THE CONSOLIDATION OF THE FINANCIAL SERVICES INDUSTRY

Telecommunication Versus Processing Cost and The Consolidation of the Payment System

Diana Hancock
David B. Humphrey
James A. Wilcox


         The advent of nationwide banking raises the issue of whether consolidation of back-office operations reduces total costs.  Whether centralized or distributed processing of payments will be most cost efficient will depend on the size and range of scale economies and on the costs of inputs like telecommunications services and data processing.  Though consolidating operations into fewer sites may reduce costs as economies of scale are achieved, those cost savings may be more than offset by the associated increases in telecommunications costs.

        We use the experience of the Federal Reserve in consolidating its Fedwire electronic payments operations form 1979 through 1996 to estimate the extent of payments processing scale economies, technical change, and input substitution in the face of substantial changes in relative input costs.  Previous research based on cross-sectional or panel data extending over five years suggested both that the potential for realizing scale economies in Fedwire processing were minimal and that observed declines in average Fedwire costs were largely attributable to technical advance.

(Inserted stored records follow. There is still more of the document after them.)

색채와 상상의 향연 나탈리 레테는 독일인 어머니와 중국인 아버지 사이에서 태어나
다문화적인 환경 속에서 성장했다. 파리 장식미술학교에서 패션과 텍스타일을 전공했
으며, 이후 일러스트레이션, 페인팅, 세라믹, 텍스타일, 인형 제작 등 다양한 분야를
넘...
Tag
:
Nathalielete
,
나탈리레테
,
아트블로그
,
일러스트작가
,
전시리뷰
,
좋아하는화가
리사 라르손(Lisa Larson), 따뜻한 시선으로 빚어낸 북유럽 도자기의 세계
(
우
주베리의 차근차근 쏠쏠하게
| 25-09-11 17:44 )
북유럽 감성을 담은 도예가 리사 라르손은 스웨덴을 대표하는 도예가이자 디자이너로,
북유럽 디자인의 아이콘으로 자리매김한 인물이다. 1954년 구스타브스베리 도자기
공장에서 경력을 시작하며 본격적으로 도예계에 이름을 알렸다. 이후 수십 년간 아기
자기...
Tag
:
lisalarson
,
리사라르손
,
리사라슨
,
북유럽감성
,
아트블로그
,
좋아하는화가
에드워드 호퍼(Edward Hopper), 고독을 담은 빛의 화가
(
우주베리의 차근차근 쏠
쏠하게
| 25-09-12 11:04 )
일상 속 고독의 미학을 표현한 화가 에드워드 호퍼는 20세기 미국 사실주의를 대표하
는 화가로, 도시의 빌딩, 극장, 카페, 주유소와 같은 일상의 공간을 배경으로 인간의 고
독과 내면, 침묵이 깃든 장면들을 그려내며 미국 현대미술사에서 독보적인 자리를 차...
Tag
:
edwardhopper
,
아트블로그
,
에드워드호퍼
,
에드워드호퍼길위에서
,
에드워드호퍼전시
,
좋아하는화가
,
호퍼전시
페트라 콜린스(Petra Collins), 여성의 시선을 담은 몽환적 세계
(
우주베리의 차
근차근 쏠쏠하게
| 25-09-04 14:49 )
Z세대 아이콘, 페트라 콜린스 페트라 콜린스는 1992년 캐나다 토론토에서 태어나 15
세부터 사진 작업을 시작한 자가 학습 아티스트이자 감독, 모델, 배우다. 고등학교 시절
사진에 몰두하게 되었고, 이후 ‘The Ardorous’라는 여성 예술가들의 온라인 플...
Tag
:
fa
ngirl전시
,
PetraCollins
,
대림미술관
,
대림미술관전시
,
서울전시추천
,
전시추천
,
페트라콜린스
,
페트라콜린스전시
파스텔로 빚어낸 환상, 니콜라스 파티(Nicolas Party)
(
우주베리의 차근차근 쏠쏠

        Our estimates suggest more nearly the opposite:  We estimated that Fedwire has experienced large scale economies, but that the average amount of technical change was very small.  One possible reason for the difference is that we used 18 years of time-series and panel data.  Another possible reason is that our data processing and telecommunications input prices were already adjusted for embodied technical change.  Thus, we attribute technical change not to the production function that produces Fedwire output, but rather to the production function that produces the intermediate inputs used to produce Fedwire transfers.